Changing the priority of an in-band (ironic-python-agent) cleaning step currently requires use of a custom HardwareManager. The only exception is erase_devices, which can have its priority set in ironic.conf. For instance, to disable erase_devices, you'd use the following config:
[deploy]
erase_devices_priority=0
To enable/disable the in-band disk erase using agent_ilo
driver, use the following config:
[ilo]
clean_priority_erase_devices=0
Generic hardware manager first tries to perform ATA disk erase by
using hdparm
utility. If ATA disk erase is not supported,
it performs software based disk erase using shred
utility.
By default, the number of iterations performed by shred
for
software based disk erase is 1. To configure the number of iterations,
use the following config:
[deploy]
erase_devices_iterations=1
What cleaning step is running?
To check what cleaning step the node is performing or attempted to
perform and failed, either query the node endpoint for the node or run
ironic node-show $node_ident
and look in the internal_driver_info field.

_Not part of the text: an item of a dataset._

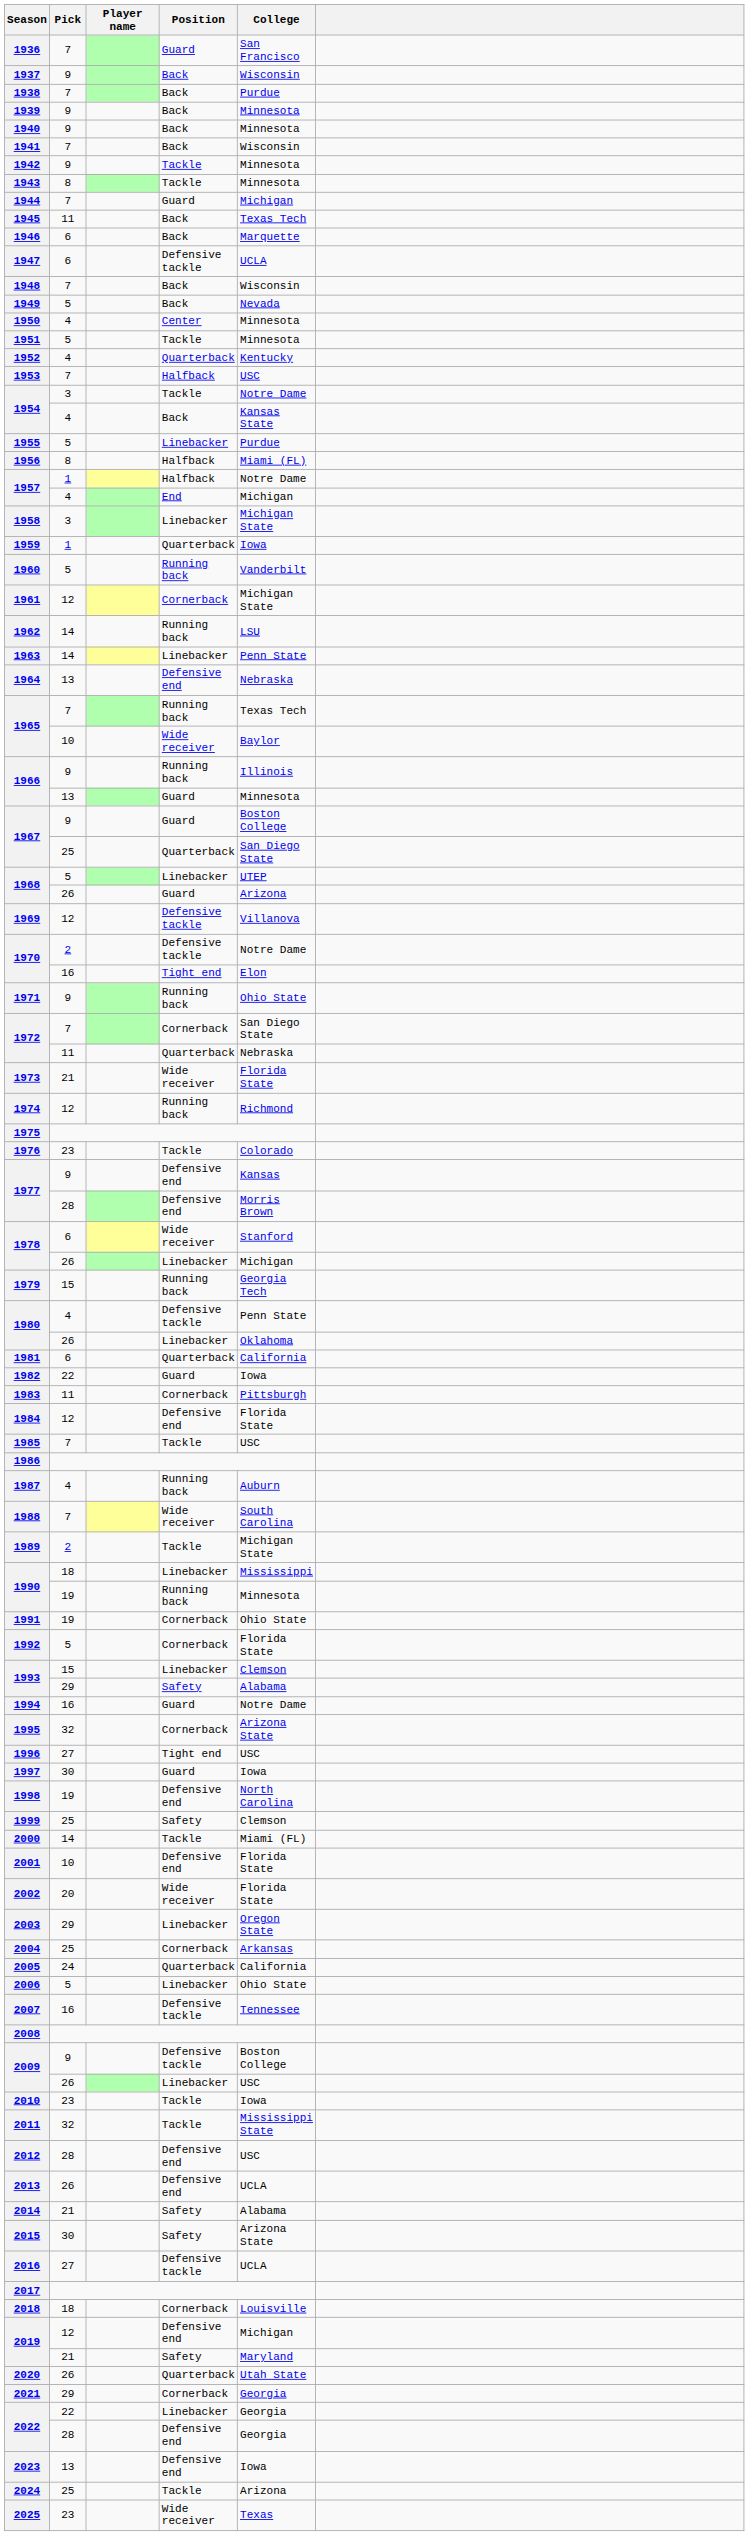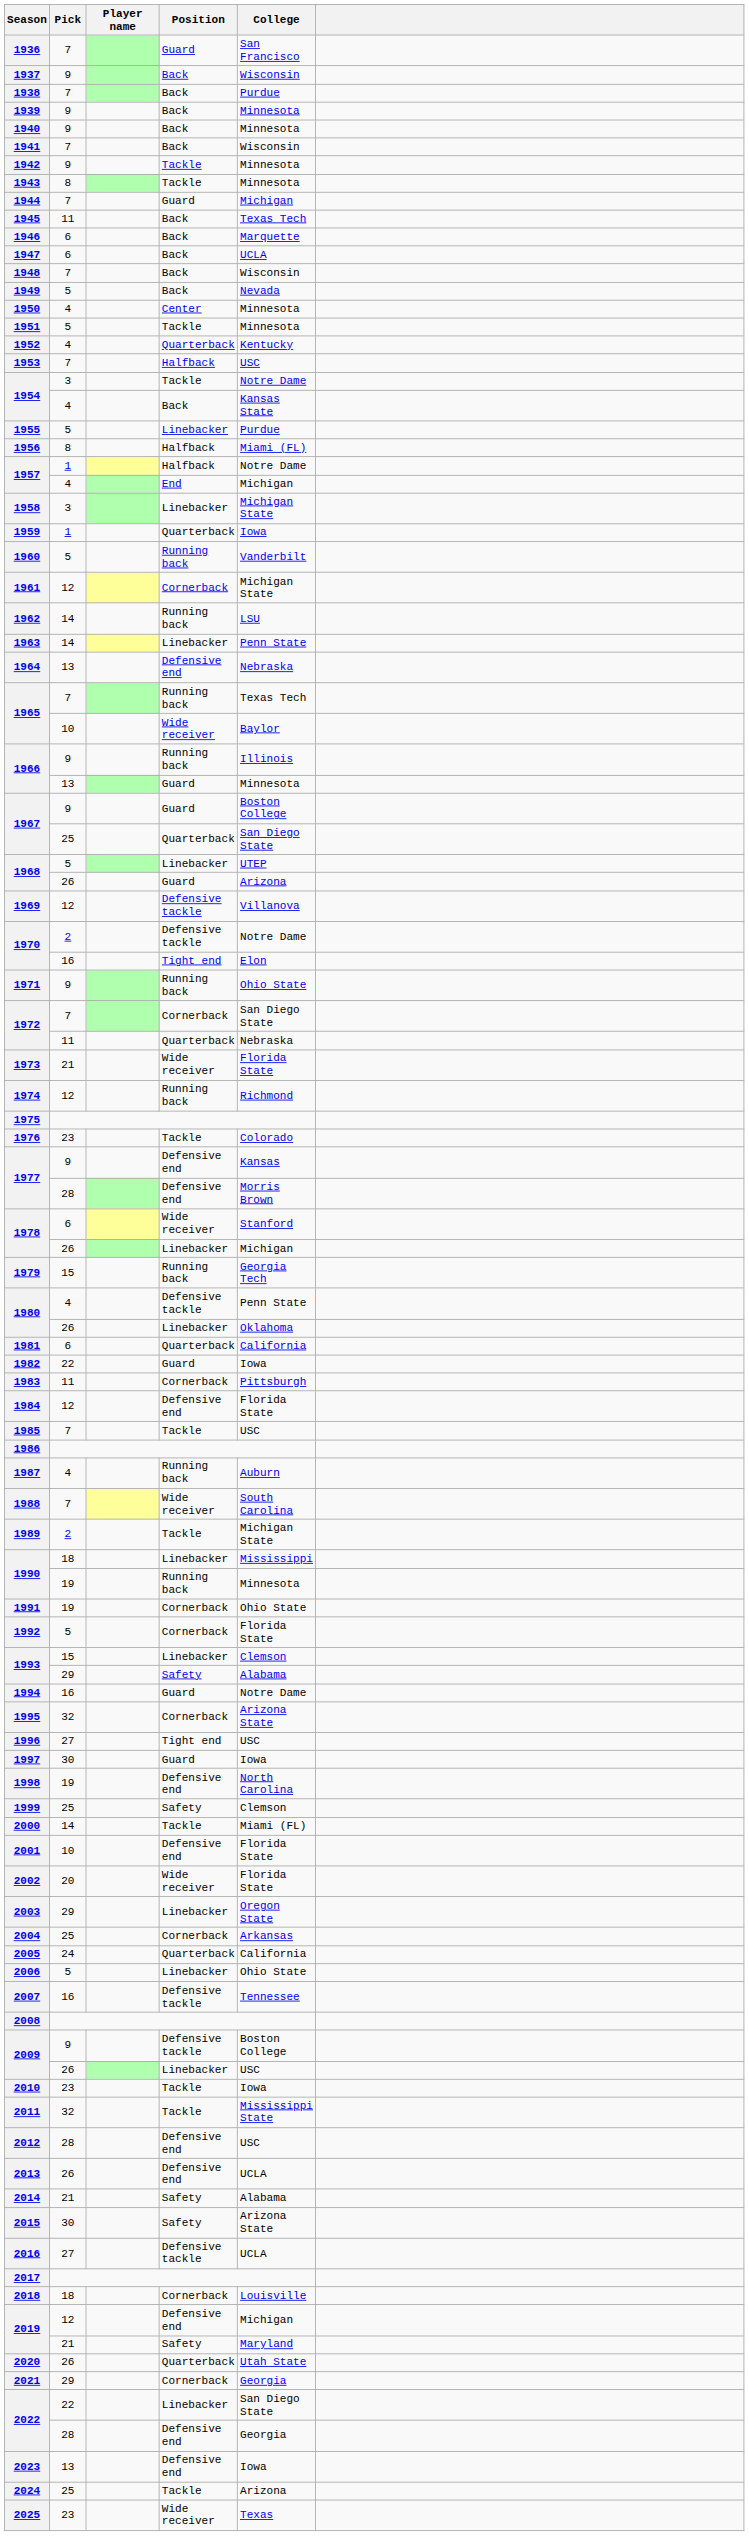1947 | Position: Defensive tackle -> Back
2022 / 22 | College: Georgia -> San Diego State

The clean_steps field will contain a list of all
remaining steps with their priority, and the first one listed is the
step currently in progress or that the node failed before going into
cleanfail state.
Should I disable cleaning?
Cleaning is recommended for ironic deployments, however, there are some tradeoffs to having it enabled. For instance, ironic cannot deploy a new instance to a node that is currently cleaning, and cleaning can be a time consuming process. To mitigate this, we suggest using disks with support for cryptographic ATA Security Erase, as typically the erase_devices step in the deploy driver takes the longest time to complete of all cleaning steps.
Why can't I power on/off a node while it's cleaning?
During cleaning, nodes may be performing actions that shouldn't be interrupted, such as BIOS or Firmware updates. As a result, operators are forbidden from changing power state via the ironic API while a node is cleaning.
Troubleshooting
If cleaning fails on a node, the node will be put into cleanfail state and placed in maintenance mode, to prevent ironic from taking actions on the node.
Nodes in cleanfail will not be powered off, as the node might be in a state such that powering it off could damage the node or remove useful information about the nature of the cleaning failure.
A cleanfail node can be moved to manageable state, where they cannot
be scheduled by nova and you can safely attempt to fix the node. To move
a node from cleanfail to manageable:
ironic node-set-provision-state manage
. You can now take
actions on the node, such as replacing a bad disk drive.
Strategies for determining why a cleaning step failed include checking the ironic conductor logs, viewing logs on the still-running ironic-python-agent (if an in-band step failed), or performing general hardware troubleshooting on the node.
When the node is repaired, you can move the node back to available state, to allow it to be scheduled by nova.
# First, move it out of maintenance mode
ironic node-set-maintenance $node_ident false
# Now, make the node available for scheduling by nova
ironic node-set-provision-state $node_ident provide
The node will begin cleaning from the start, and move to available state when complete.